Ketal extended his fist. Pressure rolled out and swept the field. Five named demons vanished into torn pieces. The Tower Master appeared at his side as if he had unfolded from a fold in the light.

“Leave the riffraff to us,” the Tower Master said. “Save your strength for what comes.”

“I will,” Ketal said. “How do we hunt?”

“Find where they are bringing the King down and stop it. They will not attempt the ritual in the open. They will choose a place that can be perfectly protected, a fortress that can stand even if all the Mortal Realm points itself at its walls.”

“A Demon King’s castle,” Ketal said, teeth flashing.

The Tower Master nodded. “Find the castle. That is the task.”

The order ran outward, and the army broke into streams that cut through Hell like water finding every weakness in a bank. Demons slammed themselves against those streams. The fighting climbed from fierce to frantic, and still both sides held. After a hard hour, the Tower Master found Ketal again.

“We have it,” he said simply.

“Where?” Ketal asked him.

“Follow me.”

They ran. The farther they went, the stronger Hell’s answer became. However, it did not matter. They cut their way through.

At the end of that road, Ketal saw it. A castle made of night, enormous enough to break the horizon. Black walls, black towers, black light leaking from windows that should not have had room to hold it. Others who had fought their way free reached the plain before it and stopped at the same time.

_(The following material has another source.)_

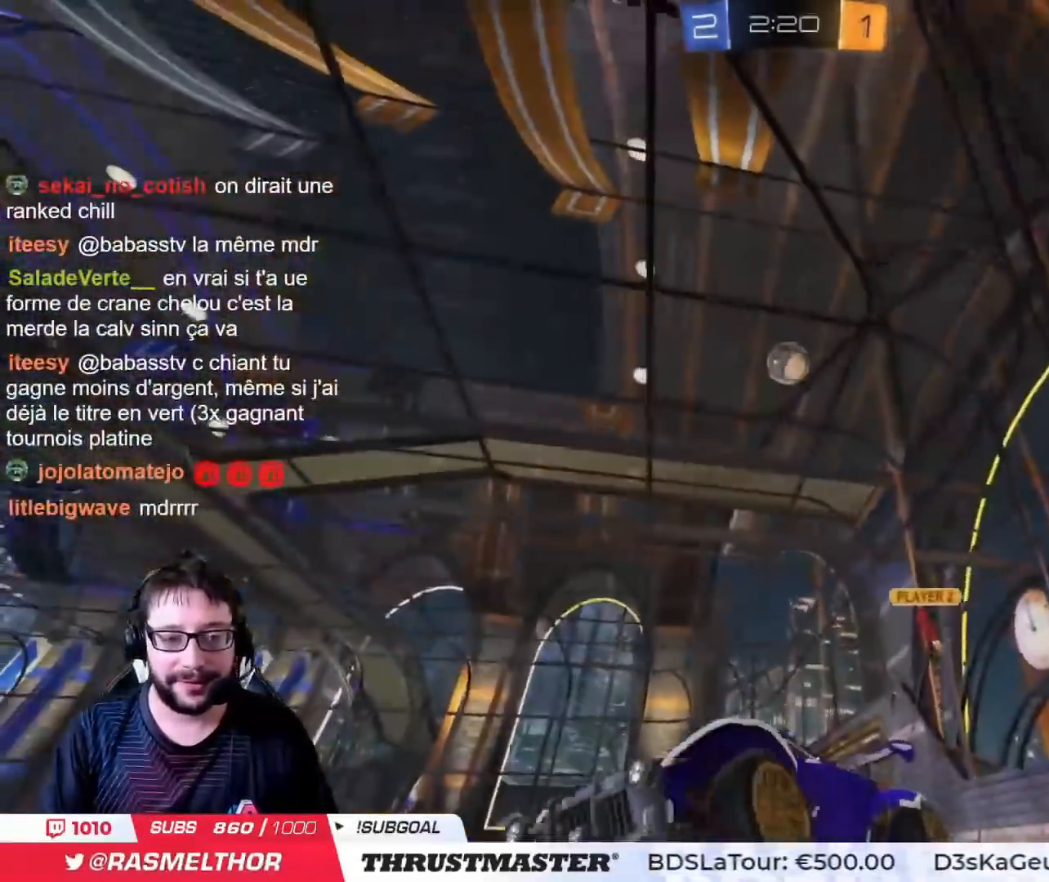
{"buttons": ["R2"], "left_stick": "center", "right_stick": "center", "events": [[183, "left_stick", "center"], [233, "left_stick", "left"], [317, "left_stick", "center"]]}
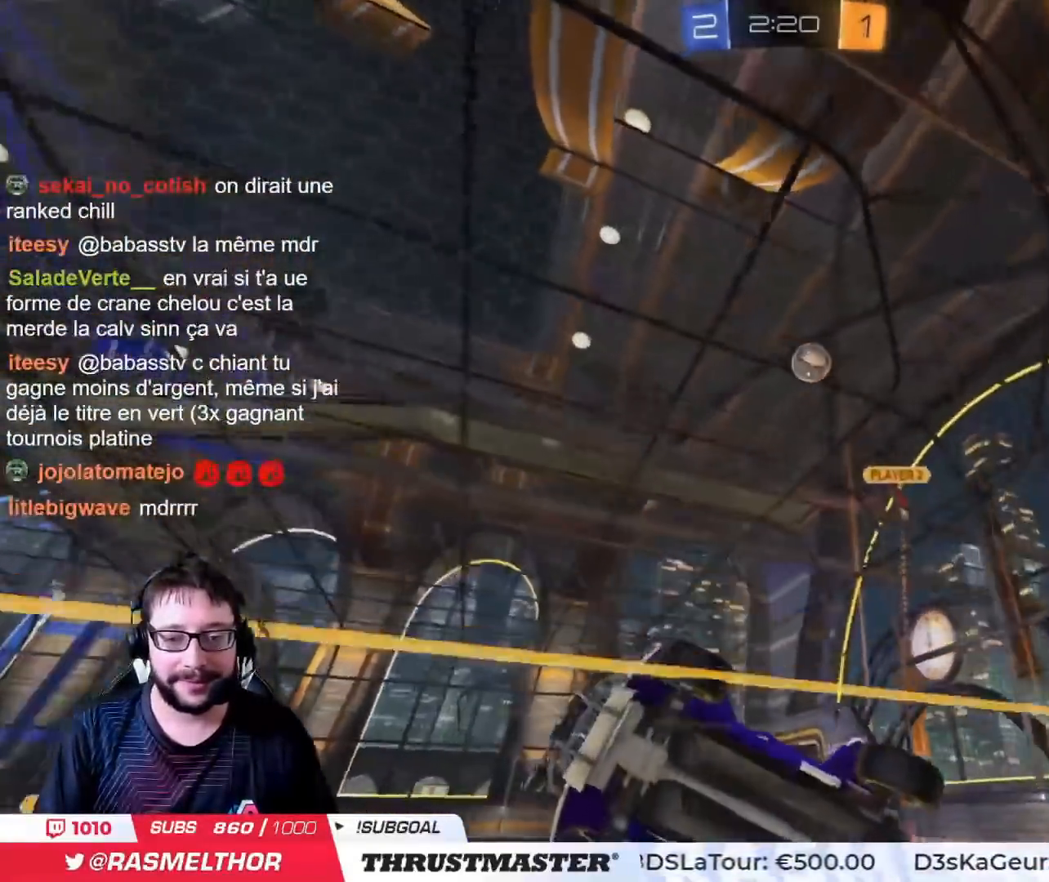
{"buttons": ["R2"], "left_stick": "center", "right_stick": "center", "events": []}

“Listen,” Helia said, her breath caught.

They understood the moment they stood within its shadow. Inside those walls, demonic energy had thickened until it almost took form—a living mass calling to something higher and far beyond. Ketal did not need to ask what it summoned. The ritual was underway. The castle itself was singing for the Demon King.

“There are many,” the Tower Master murmured.

The walls had every weapon Hell could strap to stone, and demons stood in lines thick enough to turn a charge into slaughter if the wave broke wrong.

“That is why their resistance felt strangely thin,” the Tower Master added. “They were letting us come and spending only enough to slow the bold. Everything else is gathered here.”

The castle had to be cracked. The Tower Master turned to Ketal.

“We will open the way,” he said. “You take the gatekeeper.”

“Understood.”

The Mortal Realm used everything it had. The castle answered with everything Hell could put into a wall. Power tore the air into ragged sheets, then knotted it and tore it again. The noise was its own kind of weather.

Behind the exchange, Ketal walked. He did not hurry. He crossed the killing ground and came to the gate.

An old chair sat there, and a demon sat on the chair with a sword point-down in the soil, leaning as if he were resting. The demonic energy in him was a mere handful, the sort of trickle that would not earn a name. There was no reason to notice him at all, unless one understood that the strongest person on this field was not always the one who glowed.

“Hello again,” Ketal said.

“You returned sooner than I expected,” the demon replied.

“I told you,” Ketal said, smiling with honest pleasure. “Next time, we would do it properly. We would kill and be killed in truth.”

Caliste, the Demon of the Sword, wrapped his fingers around the hilt.